Bizon is designed as a modular, queue-agnostic ELT framework that prioritizes reliability and observability.

┌─────────────┐ ┌─────────────┐ ┌─────────────────┐
│ Source │────▶│ Queue │────▶│ Destination │
│ (Extract) │ │ (Buffer) │ │ (Load) │
└─────────────┘ └─────────────┘ └─────────────────┘
│ │ │
└───────────────────┴─────────────────────┘
┌──────┴──────┐
│ Backend │
│ (State) │
└─────────────┘

Sources are responsible for extracting data from external systems. Bizon provides a clean interface for implementing custom sources, with built-in support for pagination, rate limiting, and error handling.

The queue acts as a buffer between extraction and loading, enabling:

  • Decoupling: Sources and destinations operate independently
  • Backpressure handling: Prevent overwhelming destinations
  • Fault tolerance: Data is preserved if the destination fails

Supported queues:

  • Python Queue (for development/testing)
  • RabbitMQ (production, high throughput)
  • Kafka / Redpanda (production, with persistence)

Destinations handle loading data into target systems.
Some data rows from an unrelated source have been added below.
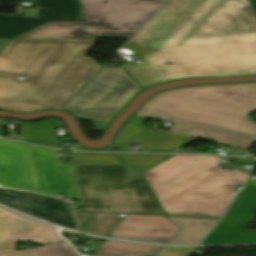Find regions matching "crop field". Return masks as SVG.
I'll return each mask as SVG.
<instances>
[{
	"label": "crop field",
	"mask_w": 256,
	"mask_h": 256,
	"mask_svg": "<svg viewBox=\"0 0 256 256\" xmlns=\"http://www.w3.org/2000/svg\"><path fill=\"white\" fill-rule=\"evenodd\" d=\"M74 154L84 211L71 210L81 231L109 236L120 213L164 216L142 174L120 187L125 172L114 154Z\"/></svg>",
	"instance_id": "crop-field-5"
},
{
	"label": "crop field",
	"mask_w": 256,
	"mask_h": 256,
	"mask_svg": "<svg viewBox=\"0 0 256 256\" xmlns=\"http://www.w3.org/2000/svg\"><path fill=\"white\" fill-rule=\"evenodd\" d=\"M143 87L186 77L256 74V0H169L123 46Z\"/></svg>",
	"instance_id": "crop-field-1"
},
{
	"label": "crop field",
	"mask_w": 256,
	"mask_h": 256,
	"mask_svg": "<svg viewBox=\"0 0 256 256\" xmlns=\"http://www.w3.org/2000/svg\"><path fill=\"white\" fill-rule=\"evenodd\" d=\"M24 141L60 147L58 137L53 129L61 127L63 124L56 118L44 119L31 123L21 122Z\"/></svg>",
	"instance_id": "crop-field-16"
},
{
	"label": "crop field",
	"mask_w": 256,
	"mask_h": 256,
	"mask_svg": "<svg viewBox=\"0 0 256 256\" xmlns=\"http://www.w3.org/2000/svg\"><path fill=\"white\" fill-rule=\"evenodd\" d=\"M141 89L122 67L103 66L60 109L76 119H92L94 130H105Z\"/></svg>",
	"instance_id": "crop-field-7"
},
{
	"label": "crop field",
	"mask_w": 256,
	"mask_h": 256,
	"mask_svg": "<svg viewBox=\"0 0 256 256\" xmlns=\"http://www.w3.org/2000/svg\"><path fill=\"white\" fill-rule=\"evenodd\" d=\"M193 248H170L163 247L158 254L172 255V256H188Z\"/></svg>",
	"instance_id": "crop-field-21"
},
{
	"label": "crop field",
	"mask_w": 256,
	"mask_h": 256,
	"mask_svg": "<svg viewBox=\"0 0 256 256\" xmlns=\"http://www.w3.org/2000/svg\"><path fill=\"white\" fill-rule=\"evenodd\" d=\"M179 229L180 227L165 217L127 215L110 236L134 241L164 243Z\"/></svg>",
	"instance_id": "crop-field-14"
},
{
	"label": "crop field",
	"mask_w": 256,
	"mask_h": 256,
	"mask_svg": "<svg viewBox=\"0 0 256 256\" xmlns=\"http://www.w3.org/2000/svg\"><path fill=\"white\" fill-rule=\"evenodd\" d=\"M156 256H160V255H156Z\"/></svg>",
	"instance_id": "crop-field-28"
},
{
	"label": "crop field",
	"mask_w": 256,
	"mask_h": 256,
	"mask_svg": "<svg viewBox=\"0 0 256 256\" xmlns=\"http://www.w3.org/2000/svg\"><path fill=\"white\" fill-rule=\"evenodd\" d=\"M124 168V170L126 171L125 173V176H124V179H123V182H122V185L128 183L129 181L135 179L136 177L140 176L141 175V172L138 171V170H135V169H132L128 166H125L123 164H121ZM121 185V186H122Z\"/></svg>",
	"instance_id": "crop-field-22"
},
{
	"label": "crop field",
	"mask_w": 256,
	"mask_h": 256,
	"mask_svg": "<svg viewBox=\"0 0 256 256\" xmlns=\"http://www.w3.org/2000/svg\"><path fill=\"white\" fill-rule=\"evenodd\" d=\"M166 0H80L79 23H47L16 39H129Z\"/></svg>",
	"instance_id": "crop-field-6"
},
{
	"label": "crop field",
	"mask_w": 256,
	"mask_h": 256,
	"mask_svg": "<svg viewBox=\"0 0 256 256\" xmlns=\"http://www.w3.org/2000/svg\"><path fill=\"white\" fill-rule=\"evenodd\" d=\"M35 8L25 17L0 15V39H12L48 21H78L77 0H31Z\"/></svg>",
	"instance_id": "crop-field-10"
},
{
	"label": "crop field",
	"mask_w": 256,
	"mask_h": 256,
	"mask_svg": "<svg viewBox=\"0 0 256 256\" xmlns=\"http://www.w3.org/2000/svg\"><path fill=\"white\" fill-rule=\"evenodd\" d=\"M182 229L168 244H198L219 220H201L187 218H170Z\"/></svg>",
	"instance_id": "crop-field-15"
},
{
	"label": "crop field",
	"mask_w": 256,
	"mask_h": 256,
	"mask_svg": "<svg viewBox=\"0 0 256 256\" xmlns=\"http://www.w3.org/2000/svg\"><path fill=\"white\" fill-rule=\"evenodd\" d=\"M9 40H0V48Z\"/></svg>",
	"instance_id": "crop-field-25"
},
{
	"label": "crop field",
	"mask_w": 256,
	"mask_h": 256,
	"mask_svg": "<svg viewBox=\"0 0 256 256\" xmlns=\"http://www.w3.org/2000/svg\"><path fill=\"white\" fill-rule=\"evenodd\" d=\"M0 203L57 225L79 229L66 200L0 188Z\"/></svg>",
	"instance_id": "crop-field-11"
},
{
	"label": "crop field",
	"mask_w": 256,
	"mask_h": 256,
	"mask_svg": "<svg viewBox=\"0 0 256 256\" xmlns=\"http://www.w3.org/2000/svg\"><path fill=\"white\" fill-rule=\"evenodd\" d=\"M37 192L67 199H81L74 165L58 164L55 150L30 146Z\"/></svg>",
	"instance_id": "crop-field-8"
},
{
	"label": "crop field",
	"mask_w": 256,
	"mask_h": 256,
	"mask_svg": "<svg viewBox=\"0 0 256 256\" xmlns=\"http://www.w3.org/2000/svg\"><path fill=\"white\" fill-rule=\"evenodd\" d=\"M254 211H256V186L245 184L224 219L202 244L256 243V232L245 229L253 220Z\"/></svg>",
	"instance_id": "crop-field-9"
},
{
	"label": "crop field",
	"mask_w": 256,
	"mask_h": 256,
	"mask_svg": "<svg viewBox=\"0 0 256 256\" xmlns=\"http://www.w3.org/2000/svg\"><path fill=\"white\" fill-rule=\"evenodd\" d=\"M220 158L175 155L144 173L167 216L221 219L248 173L220 169Z\"/></svg>",
	"instance_id": "crop-field-4"
},
{
	"label": "crop field",
	"mask_w": 256,
	"mask_h": 256,
	"mask_svg": "<svg viewBox=\"0 0 256 256\" xmlns=\"http://www.w3.org/2000/svg\"><path fill=\"white\" fill-rule=\"evenodd\" d=\"M143 256H152V255H143Z\"/></svg>",
	"instance_id": "crop-field-27"
},
{
	"label": "crop field",
	"mask_w": 256,
	"mask_h": 256,
	"mask_svg": "<svg viewBox=\"0 0 256 256\" xmlns=\"http://www.w3.org/2000/svg\"><path fill=\"white\" fill-rule=\"evenodd\" d=\"M159 250L157 246L136 245L129 243L113 242L107 240L96 252L95 255H123L155 253Z\"/></svg>",
	"instance_id": "crop-field-18"
},
{
	"label": "crop field",
	"mask_w": 256,
	"mask_h": 256,
	"mask_svg": "<svg viewBox=\"0 0 256 256\" xmlns=\"http://www.w3.org/2000/svg\"><path fill=\"white\" fill-rule=\"evenodd\" d=\"M256 83L207 85L160 93L135 116L175 124L171 132L249 149L256 142Z\"/></svg>",
	"instance_id": "crop-field-3"
},
{
	"label": "crop field",
	"mask_w": 256,
	"mask_h": 256,
	"mask_svg": "<svg viewBox=\"0 0 256 256\" xmlns=\"http://www.w3.org/2000/svg\"><path fill=\"white\" fill-rule=\"evenodd\" d=\"M66 243L41 247L32 250L0 254V256H77L73 250L68 249Z\"/></svg>",
	"instance_id": "crop-field-20"
},
{
	"label": "crop field",
	"mask_w": 256,
	"mask_h": 256,
	"mask_svg": "<svg viewBox=\"0 0 256 256\" xmlns=\"http://www.w3.org/2000/svg\"><path fill=\"white\" fill-rule=\"evenodd\" d=\"M221 149L230 150L228 155H244L248 152L246 150H242V149H238V148H232V147H226V146H222ZM233 150H236V151L234 152Z\"/></svg>",
	"instance_id": "crop-field-23"
},
{
	"label": "crop field",
	"mask_w": 256,
	"mask_h": 256,
	"mask_svg": "<svg viewBox=\"0 0 256 256\" xmlns=\"http://www.w3.org/2000/svg\"><path fill=\"white\" fill-rule=\"evenodd\" d=\"M61 234L69 235V236H75V237H81L82 238V236L80 234H73V233L66 232V231H61Z\"/></svg>",
	"instance_id": "crop-field-24"
},
{
	"label": "crop field",
	"mask_w": 256,
	"mask_h": 256,
	"mask_svg": "<svg viewBox=\"0 0 256 256\" xmlns=\"http://www.w3.org/2000/svg\"><path fill=\"white\" fill-rule=\"evenodd\" d=\"M95 40H12L0 52V110L58 109L101 67L83 55Z\"/></svg>",
	"instance_id": "crop-field-2"
},
{
	"label": "crop field",
	"mask_w": 256,
	"mask_h": 256,
	"mask_svg": "<svg viewBox=\"0 0 256 256\" xmlns=\"http://www.w3.org/2000/svg\"><path fill=\"white\" fill-rule=\"evenodd\" d=\"M84 238H90V239L105 241L104 239H98V238H93V237H88V236H84Z\"/></svg>",
	"instance_id": "crop-field-26"
},
{
	"label": "crop field",
	"mask_w": 256,
	"mask_h": 256,
	"mask_svg": "<svg viewBox=\"0 0 256 256\" xmlns=\"http://www.w3.org/2000/svg\"><path fill=\"white\" fill-rule=\"evenodd\" d=\"M18 240L36 244L63 241L53 227L0 207V253L15 251Z\"/></svg>",
	"instance_id": "crop-field-12"
},
{
	"label": "crop field",
	"mask_w": 256,
	"mask_h": 256,
	"mask_svg": "<svg viewBox=\"0 0 256 256\" xmlns=\"http://www.w3.org/2000/svg\"><path fill=\"white\" fill-rule=\"evenodd\" d=\"M0 184L36 192L28 145L0 140Z\"/></svg>",
	"instance_id": "crop-field-13"
},
{
	"label": "crop field",
	"mask_w": 256,
	"mask_h": 256,
	"mask_svg": "<svg viewBox=\"0 0 256 256\" xmlns=\"http://www.w3.org/2000/svg\"><path fill=\"white\" fill-rule=\"evenodd\" d=\"M116 156L120 162L144 173L173 155L116 154Z\"/></svg>",
	"instance_id": "crop-field-19"
},
{
	"label": "crop field",
	"mask_w": 256,
	"mask_h": 256,
	"mask_svg": "<svg viewBox=\"0 0 256 256\" xmlns=\"http://www.w3.org/2000/svg\"><path fill=\"white\" fill-rule=\"evenodd\" d=\"M187 142V137L161 132L145 143V151L173 152Z\"/></svg>",
	"instance_id": "crop-field-17"
}]
</instances>
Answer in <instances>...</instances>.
Bizon uses efficient batch loading with:

  • Memory-efficient buffering via Polars
  • Parquet support via PyArrow
  • Configurable batch sizes

The backend stores pipeline state, including checkpoints for recovery. Supported backends:

  • SQLite (in-memory, for development)
  • PostgreSQL (production, frequent updates)
  • BigQuery (production, lightweight setup)

Bizon supports multiple execution modes:

ModeDescriptionUse Case
ThreadAsync execution with threadsGeneral purpose
ProcessAsync execution with processesCPU-bound work
StreamSynchronous streamingLow latency, real-time pipelines

The Stream runner is designed for real-time, low-latency pipelines. Unlike Thread and Process modes, Stream mode:

  • Bypasses the queue buffer — Data flows directly from source to destination without intermediate buffering, reducing latency and memory overhead
  • Offset committing — Supports stream checkpointing where offsets are committed after successful writes, enabling exactly-once semantics for sources like Kafka
  • Synchronous execution — Processes records in a tight loop for predictable performance
┌─────────────┐ ┌─────────────────┐
│ Source │─────────────────────▶│ Destination │
│ (Extract) │ (direct flow) │ (Load) │
└─────────────┘ └─────────────────┘
│ │
└──────────── Offset Commit ──────────┘
┌──────┴──────┐
│ Backend │
│ (State) │
└─────────────┘

Use Stream mode when:

  • You need sub-second latency (e.g., Kafka → BigQuery streaming)
  • Your source supports offset-based checkpointing
  • You want to minimize memory usage by avoiding buffering